Task input: Begin

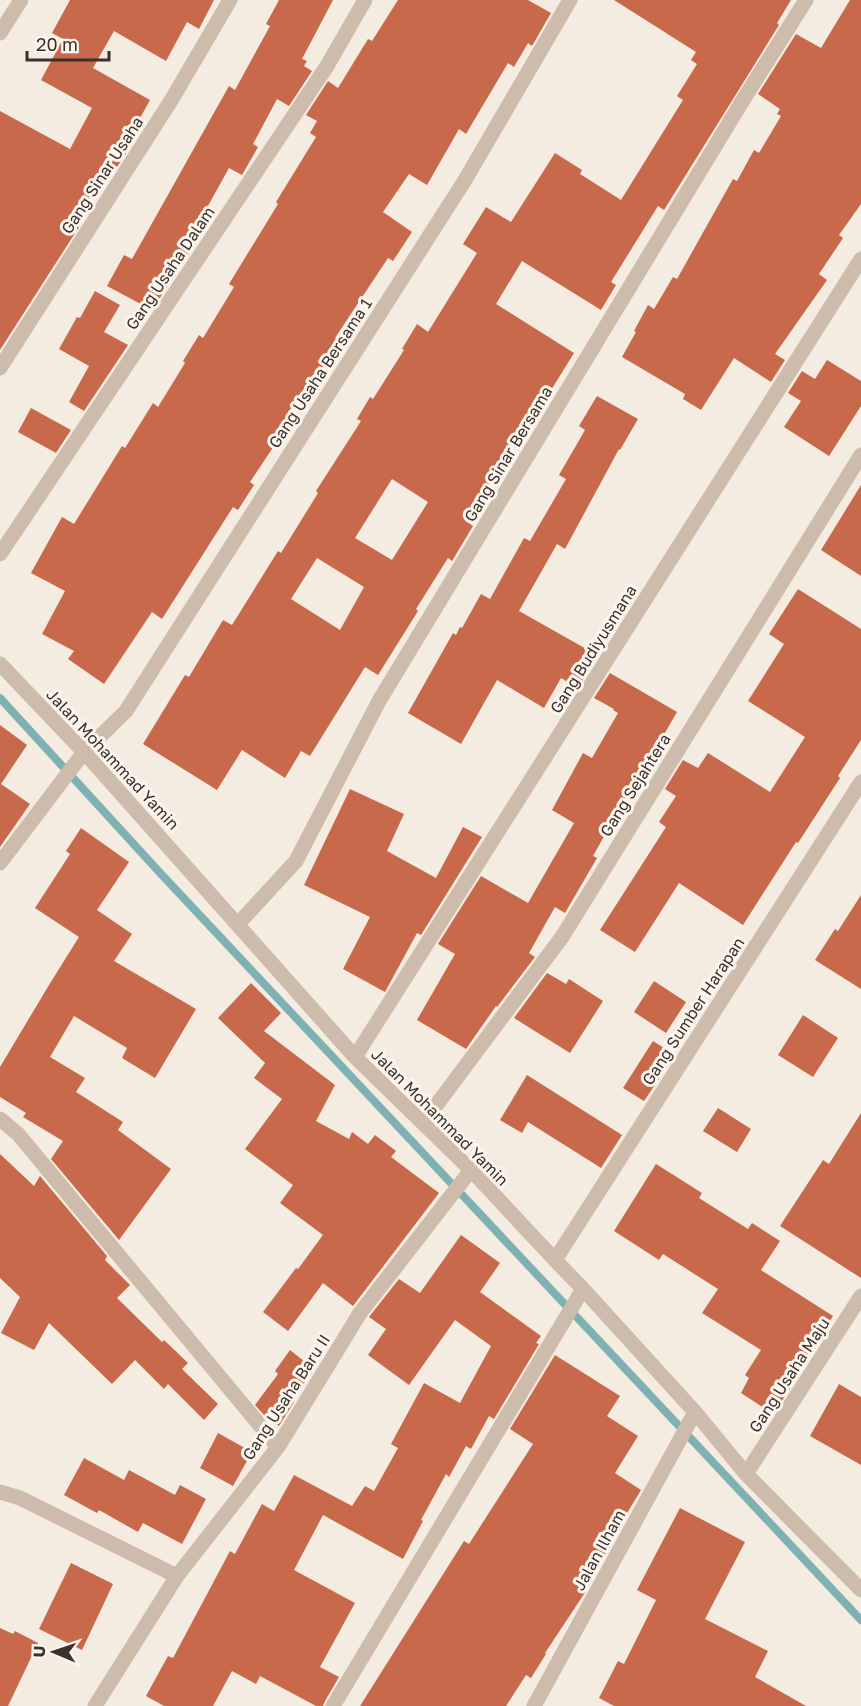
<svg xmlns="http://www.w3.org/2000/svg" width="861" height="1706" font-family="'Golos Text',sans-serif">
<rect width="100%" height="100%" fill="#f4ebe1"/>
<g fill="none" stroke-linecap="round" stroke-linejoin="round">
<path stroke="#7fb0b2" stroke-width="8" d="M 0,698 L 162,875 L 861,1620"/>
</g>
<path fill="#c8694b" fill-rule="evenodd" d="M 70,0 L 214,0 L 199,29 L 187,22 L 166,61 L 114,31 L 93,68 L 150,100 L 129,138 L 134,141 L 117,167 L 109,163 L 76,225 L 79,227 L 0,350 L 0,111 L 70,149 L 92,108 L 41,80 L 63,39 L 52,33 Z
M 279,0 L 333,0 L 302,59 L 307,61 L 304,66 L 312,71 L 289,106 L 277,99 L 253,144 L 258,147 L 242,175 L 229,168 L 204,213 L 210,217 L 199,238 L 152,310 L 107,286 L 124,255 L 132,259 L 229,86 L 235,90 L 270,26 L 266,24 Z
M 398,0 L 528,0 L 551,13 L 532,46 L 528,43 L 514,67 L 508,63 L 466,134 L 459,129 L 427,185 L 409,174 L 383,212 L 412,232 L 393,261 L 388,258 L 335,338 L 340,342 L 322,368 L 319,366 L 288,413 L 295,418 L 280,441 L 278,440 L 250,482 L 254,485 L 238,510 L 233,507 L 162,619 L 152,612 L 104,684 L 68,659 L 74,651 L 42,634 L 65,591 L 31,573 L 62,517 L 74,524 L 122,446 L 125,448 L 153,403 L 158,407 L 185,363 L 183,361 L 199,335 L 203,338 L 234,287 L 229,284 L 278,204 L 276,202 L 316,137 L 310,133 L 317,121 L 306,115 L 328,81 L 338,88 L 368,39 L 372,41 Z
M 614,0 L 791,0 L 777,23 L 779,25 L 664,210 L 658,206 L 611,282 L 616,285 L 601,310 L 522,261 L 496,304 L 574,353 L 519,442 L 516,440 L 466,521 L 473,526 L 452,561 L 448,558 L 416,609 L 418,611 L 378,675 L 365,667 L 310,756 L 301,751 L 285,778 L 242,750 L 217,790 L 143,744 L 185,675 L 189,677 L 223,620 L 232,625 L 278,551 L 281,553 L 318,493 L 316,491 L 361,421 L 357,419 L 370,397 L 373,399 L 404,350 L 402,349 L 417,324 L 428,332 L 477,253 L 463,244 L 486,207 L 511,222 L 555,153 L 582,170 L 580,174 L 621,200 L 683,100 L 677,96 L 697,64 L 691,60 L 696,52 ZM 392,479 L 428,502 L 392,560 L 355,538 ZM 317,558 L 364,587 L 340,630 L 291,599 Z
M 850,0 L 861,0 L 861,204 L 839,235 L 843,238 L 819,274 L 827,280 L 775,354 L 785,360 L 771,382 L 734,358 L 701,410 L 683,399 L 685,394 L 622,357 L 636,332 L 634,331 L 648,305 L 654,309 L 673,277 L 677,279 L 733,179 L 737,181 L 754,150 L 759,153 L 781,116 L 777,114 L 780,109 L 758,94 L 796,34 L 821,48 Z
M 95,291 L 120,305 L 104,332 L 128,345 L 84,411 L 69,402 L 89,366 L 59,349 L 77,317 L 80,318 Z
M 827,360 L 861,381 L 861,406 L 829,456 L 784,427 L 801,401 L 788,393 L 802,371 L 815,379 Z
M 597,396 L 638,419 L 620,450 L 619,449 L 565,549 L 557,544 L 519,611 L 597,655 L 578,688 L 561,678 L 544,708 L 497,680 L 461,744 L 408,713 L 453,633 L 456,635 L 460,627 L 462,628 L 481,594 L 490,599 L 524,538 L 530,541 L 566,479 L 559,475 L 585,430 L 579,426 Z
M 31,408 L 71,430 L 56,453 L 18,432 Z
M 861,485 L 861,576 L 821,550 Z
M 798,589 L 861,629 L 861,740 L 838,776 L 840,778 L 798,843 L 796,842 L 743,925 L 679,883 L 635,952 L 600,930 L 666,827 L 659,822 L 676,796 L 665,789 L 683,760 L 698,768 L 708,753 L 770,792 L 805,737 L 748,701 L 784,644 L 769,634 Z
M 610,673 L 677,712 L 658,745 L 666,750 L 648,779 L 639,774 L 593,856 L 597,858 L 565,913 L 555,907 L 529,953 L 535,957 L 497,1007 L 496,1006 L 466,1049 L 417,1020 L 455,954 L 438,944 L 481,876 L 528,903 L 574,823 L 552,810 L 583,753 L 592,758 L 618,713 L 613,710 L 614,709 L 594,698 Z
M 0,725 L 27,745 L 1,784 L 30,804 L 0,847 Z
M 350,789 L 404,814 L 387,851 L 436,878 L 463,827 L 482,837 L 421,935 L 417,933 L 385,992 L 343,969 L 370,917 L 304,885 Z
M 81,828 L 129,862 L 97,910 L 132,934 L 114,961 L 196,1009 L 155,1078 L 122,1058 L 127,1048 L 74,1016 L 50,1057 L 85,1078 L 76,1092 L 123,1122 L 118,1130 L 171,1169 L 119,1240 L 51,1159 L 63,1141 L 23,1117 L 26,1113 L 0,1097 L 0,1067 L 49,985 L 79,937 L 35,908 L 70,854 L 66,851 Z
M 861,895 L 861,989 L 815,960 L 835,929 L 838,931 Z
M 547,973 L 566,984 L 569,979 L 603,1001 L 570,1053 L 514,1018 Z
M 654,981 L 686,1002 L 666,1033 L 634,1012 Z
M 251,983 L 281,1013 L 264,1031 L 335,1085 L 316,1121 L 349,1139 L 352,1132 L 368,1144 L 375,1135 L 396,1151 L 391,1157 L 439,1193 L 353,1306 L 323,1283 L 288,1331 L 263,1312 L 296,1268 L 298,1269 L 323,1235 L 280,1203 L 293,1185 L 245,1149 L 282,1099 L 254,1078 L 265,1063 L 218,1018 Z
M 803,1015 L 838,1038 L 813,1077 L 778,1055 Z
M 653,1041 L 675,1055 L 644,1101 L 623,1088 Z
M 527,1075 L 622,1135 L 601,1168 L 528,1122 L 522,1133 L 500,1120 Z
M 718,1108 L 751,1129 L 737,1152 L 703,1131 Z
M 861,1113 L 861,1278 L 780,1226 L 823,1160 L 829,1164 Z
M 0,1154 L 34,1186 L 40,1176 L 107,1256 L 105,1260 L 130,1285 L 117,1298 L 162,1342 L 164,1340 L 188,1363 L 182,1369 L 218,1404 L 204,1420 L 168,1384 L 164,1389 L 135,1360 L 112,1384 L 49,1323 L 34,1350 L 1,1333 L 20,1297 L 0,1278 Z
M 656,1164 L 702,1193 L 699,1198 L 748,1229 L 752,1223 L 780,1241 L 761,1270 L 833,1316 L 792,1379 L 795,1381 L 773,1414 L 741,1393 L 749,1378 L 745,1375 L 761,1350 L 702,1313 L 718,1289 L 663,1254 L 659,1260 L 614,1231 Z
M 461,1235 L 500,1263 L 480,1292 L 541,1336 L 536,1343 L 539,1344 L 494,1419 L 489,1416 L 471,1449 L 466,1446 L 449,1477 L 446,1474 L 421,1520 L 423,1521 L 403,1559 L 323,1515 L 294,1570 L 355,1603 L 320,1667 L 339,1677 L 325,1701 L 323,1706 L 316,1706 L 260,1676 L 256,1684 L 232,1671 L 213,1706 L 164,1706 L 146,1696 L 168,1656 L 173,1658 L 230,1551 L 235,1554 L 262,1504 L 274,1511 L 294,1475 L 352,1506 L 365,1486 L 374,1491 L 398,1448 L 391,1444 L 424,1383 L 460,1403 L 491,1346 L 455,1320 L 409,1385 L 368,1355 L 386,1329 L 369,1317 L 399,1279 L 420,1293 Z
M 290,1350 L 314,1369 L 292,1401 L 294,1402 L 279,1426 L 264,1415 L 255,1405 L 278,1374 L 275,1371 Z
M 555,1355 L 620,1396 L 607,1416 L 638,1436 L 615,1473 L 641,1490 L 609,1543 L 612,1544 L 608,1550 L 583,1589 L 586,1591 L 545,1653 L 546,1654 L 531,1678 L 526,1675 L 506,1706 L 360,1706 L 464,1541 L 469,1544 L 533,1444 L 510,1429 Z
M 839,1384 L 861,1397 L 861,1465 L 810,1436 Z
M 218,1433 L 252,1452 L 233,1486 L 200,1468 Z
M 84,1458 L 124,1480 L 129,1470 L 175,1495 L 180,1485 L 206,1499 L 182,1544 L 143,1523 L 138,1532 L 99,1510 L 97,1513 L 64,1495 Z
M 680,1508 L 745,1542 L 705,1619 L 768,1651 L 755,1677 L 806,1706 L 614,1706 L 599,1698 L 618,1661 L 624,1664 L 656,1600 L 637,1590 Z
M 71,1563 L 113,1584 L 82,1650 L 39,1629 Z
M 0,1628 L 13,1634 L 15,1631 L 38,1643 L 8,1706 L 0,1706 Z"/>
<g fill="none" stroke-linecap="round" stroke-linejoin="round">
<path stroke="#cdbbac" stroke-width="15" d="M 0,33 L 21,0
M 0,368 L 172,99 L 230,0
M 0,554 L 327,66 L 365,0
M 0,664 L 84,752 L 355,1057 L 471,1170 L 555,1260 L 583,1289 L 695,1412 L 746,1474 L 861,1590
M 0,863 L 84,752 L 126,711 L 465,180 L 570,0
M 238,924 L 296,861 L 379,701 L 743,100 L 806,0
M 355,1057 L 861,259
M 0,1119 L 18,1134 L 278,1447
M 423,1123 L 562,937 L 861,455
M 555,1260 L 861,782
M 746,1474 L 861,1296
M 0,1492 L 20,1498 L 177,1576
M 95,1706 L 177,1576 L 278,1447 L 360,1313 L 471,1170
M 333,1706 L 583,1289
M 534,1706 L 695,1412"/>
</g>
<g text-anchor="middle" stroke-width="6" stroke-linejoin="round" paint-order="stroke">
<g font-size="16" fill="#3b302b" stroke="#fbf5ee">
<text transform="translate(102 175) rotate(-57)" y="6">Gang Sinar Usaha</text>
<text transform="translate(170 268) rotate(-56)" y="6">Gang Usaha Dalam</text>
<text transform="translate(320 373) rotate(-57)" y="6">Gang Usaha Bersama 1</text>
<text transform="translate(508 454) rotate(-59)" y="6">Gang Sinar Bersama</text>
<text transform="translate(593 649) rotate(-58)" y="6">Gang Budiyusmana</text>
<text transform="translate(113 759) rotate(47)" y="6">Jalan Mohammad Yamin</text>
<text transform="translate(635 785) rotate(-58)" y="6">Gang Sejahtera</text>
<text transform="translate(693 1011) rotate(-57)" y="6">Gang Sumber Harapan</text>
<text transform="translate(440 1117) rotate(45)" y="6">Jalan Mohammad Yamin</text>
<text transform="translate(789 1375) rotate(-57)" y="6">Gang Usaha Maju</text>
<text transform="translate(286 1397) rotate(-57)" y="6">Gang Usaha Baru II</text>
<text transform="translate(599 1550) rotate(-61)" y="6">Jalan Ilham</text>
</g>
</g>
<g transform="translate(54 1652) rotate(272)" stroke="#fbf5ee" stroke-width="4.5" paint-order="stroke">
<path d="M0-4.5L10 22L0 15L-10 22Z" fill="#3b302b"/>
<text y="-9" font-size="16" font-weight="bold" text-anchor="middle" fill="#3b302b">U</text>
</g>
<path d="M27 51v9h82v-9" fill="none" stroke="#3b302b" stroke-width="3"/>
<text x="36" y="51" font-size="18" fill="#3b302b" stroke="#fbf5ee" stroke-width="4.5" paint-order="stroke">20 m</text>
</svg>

Task input: End

◆ Exercise requirements
Return only the stretch of the material above from the line holding "M 656,1164 L" through the line holding "M 746,1474 L 861,1296", copied exactly.

◆ Written answer
M 656,1164 L 702,1193 L 699,1198 L 748,1229 L 752,1223 L 780,1241 L 761,1270 L 833,1316 L 792,1379 L 795,1381 L 773,1414 L 741,1393 L 749,1378 L 745,1375 L 761,1350 L 702,1313 L 718,1289 L 663,1254 L 659,1260 L 614,1231 Z
M 461,1235 L 500,1263 L 480,1292 L 541,1336 L 536,1343 L 539,1344 L 494,1419 L 489,1416 L 471,1449 L 466,1446 L 449,1477 L 446,1474 L 421,1520 L 423,1521 L 403,1559 L 323,1515 L 294,1570 L 355,1603 L 320,1667 L 339,1677 L 325,1701 L 323,1706 L 316,1706 L 260,1676 L 256,1684 L 232,1671 L 213,1706 L 164,1706 L 146,1696 L 168,1656 L 173,1658 L 230,1551 L 235,1554 L 262,1504 L 274,1511 L 294,1475 L 352,1506 L 365,1486 L 374,1491 L 398,1448 L 391,1444 L 424,1383 L 460,1403 L 491,1346 L 455,1320 L 409,1385 L 368,1355 L 386,1329 L 369,1317 L 399,1279 L 420,1293 Z
M 290,1350 L 314,1369 L 292,1401 L 294,1402 L 279,1426 L 264,1415 L 255,1405 L 278,1374 L 275,1371 Z
M 555,1355 L 620,1396 L 607,1416 L 638,1436 L 615,1473 L 641,1490 L 609,1543 L 612,1544 L 608,1550 L 583,1589 L 586,1591 L 545,1653 L 546,1654 L 531,1678 L 526,1675 L 506,1706 L 360,1706 L 464,1541 L 469,1544 L 533,1444 L 510,1429 Z
M 839,1384 L 861,1397 L 861,1465 L 810,1436 Z
M 218,1433 L 252,1452 L 233,1486 L 200,1468 Z
M 84,1458 L 124,1480 L 129,1470 L 175,1495 L 180,1485 L 206,1499 L 182,1544 L 143,1523 L 138,1532 L 99,1510 L 97,1513 L 64,1495 Z
M 680,1508 L 745,1542 L 705,1619 L 768,1651 L 755,1677 L 806,1706 L 614,1706 L 599,1698 L 618,1661 L 624,1664 L 656,1600 L 637,1590 Z
M 71,1563 L 113,1584 L 82,1650 L 39,1629 Z
M 0,1628 L 13,1634 L 15,1631 L 38,1643 L 8,1706 L 0,1706 Z"/>
<g fill="none" stroke-linecap="round" stroke-linejoin="round">
<path stroke="#cdbbac" stroke-width="15" d="M 0,33 L 21,0
M 0,368 L 172,99 L 230,0
M 0,554 L 327,66 L 365,0
M 0,664 L 84,752 L 355,1057 L 471,1170 L 555,1260 L 583,1289 L 695,1412 L 746,1474 L 861,1590
M 0,863 L 84,752 L 126,711 L 465,180 L 570,0
M 238,924 L 296,861 L 379,701 L 743,100 L 806,0
M 355,1057 L 861,259
M 0,1119 L 18,1134 L 278,1447
M 423,1123 L 562,937 L 861,455
M 555,1260 L 861,782
M 746,1474 L 861,1296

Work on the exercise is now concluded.